"May I ask you, sir," continued the secretary, "if you are married to this young lady? is she your wife? is she your sister?"
"Neither, sir," replied Edward,—"neither as yet. She may be some day my wife: till then she is to me as a sister. But, Monsieur Tronson, if I am to submit to interrogatories at all, I should prefer that they be put by his Eminence the cardinal himself."
"One more, and I have done," said the secretary. "How happens it that you two have been so long on the road? Could you find no means of coming to Nantes sooner?"
"If you know the time we have spent on the road, sir," replied Edward, "you should know likewise that Mademoiselle de Mirepoix's illness detained us."
"Mademoiselle de Mirepoix!" said De Tronson, with an air of surprise: "this is altogether a somewhat strange affair. But, as you say, it will be better all reserved for the cardinal himself. But as Mademoiselle Mirepoix is neither your wife nor your sister, Sir Peter, it will be necessary to place her under a lady's care while here."

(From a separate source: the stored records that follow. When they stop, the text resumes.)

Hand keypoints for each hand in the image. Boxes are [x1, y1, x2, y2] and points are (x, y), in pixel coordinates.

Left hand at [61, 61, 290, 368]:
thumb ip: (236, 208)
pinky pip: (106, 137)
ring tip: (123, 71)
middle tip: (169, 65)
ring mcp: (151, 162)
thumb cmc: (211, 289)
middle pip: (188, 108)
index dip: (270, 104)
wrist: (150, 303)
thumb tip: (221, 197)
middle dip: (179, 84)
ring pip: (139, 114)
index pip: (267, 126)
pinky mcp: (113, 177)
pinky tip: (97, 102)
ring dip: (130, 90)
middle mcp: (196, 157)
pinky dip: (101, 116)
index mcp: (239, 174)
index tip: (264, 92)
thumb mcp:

"But," said Edward, fearing a longer and stricter separation from Lucette than he had calculated upon; but Monsieur de Tronson cut him short, gravely. "No buts, my young friend. It must be now as I say," he replied. "Wait here, mademoiselle: I will send some women to you in a few minutes. You, sir, follow me, and I will show you your apartment."
Resistance, of course, was not to be thought of; but Edward could not part from Lucette coldly, and, before going, he took her in his arms and kissed her warmly, whispering in English the first real words of love which had yet been spoken between them. "Love me, Lucette," he said; "love me, whatever befalls."
The tears rose in her beautiful eyes; but it was a moment when she felt there could be no coyness. "I do; I will," she murmured.
"Ho! ho!" said the secretary, with a smile: "is it so far gone?" And he led the youth from the room.
Passage after passage seemed to Edward to be placing a terrible distance between him and her he loved, and cold and dreary appeared, and indeed was, his walk through the palace of the king. At length, however, Monsieur de Tronson opened a door at the foot of some steps, and there, in a short sort of long vestibule, appeared the first human beings they had seen since they quitted the room of the secretary. The first person they beheld was the valet whom Edward had before seen; but at the other end of the corridor, near a heavy iron-plated door, was a guard with a halberd on his shoulder.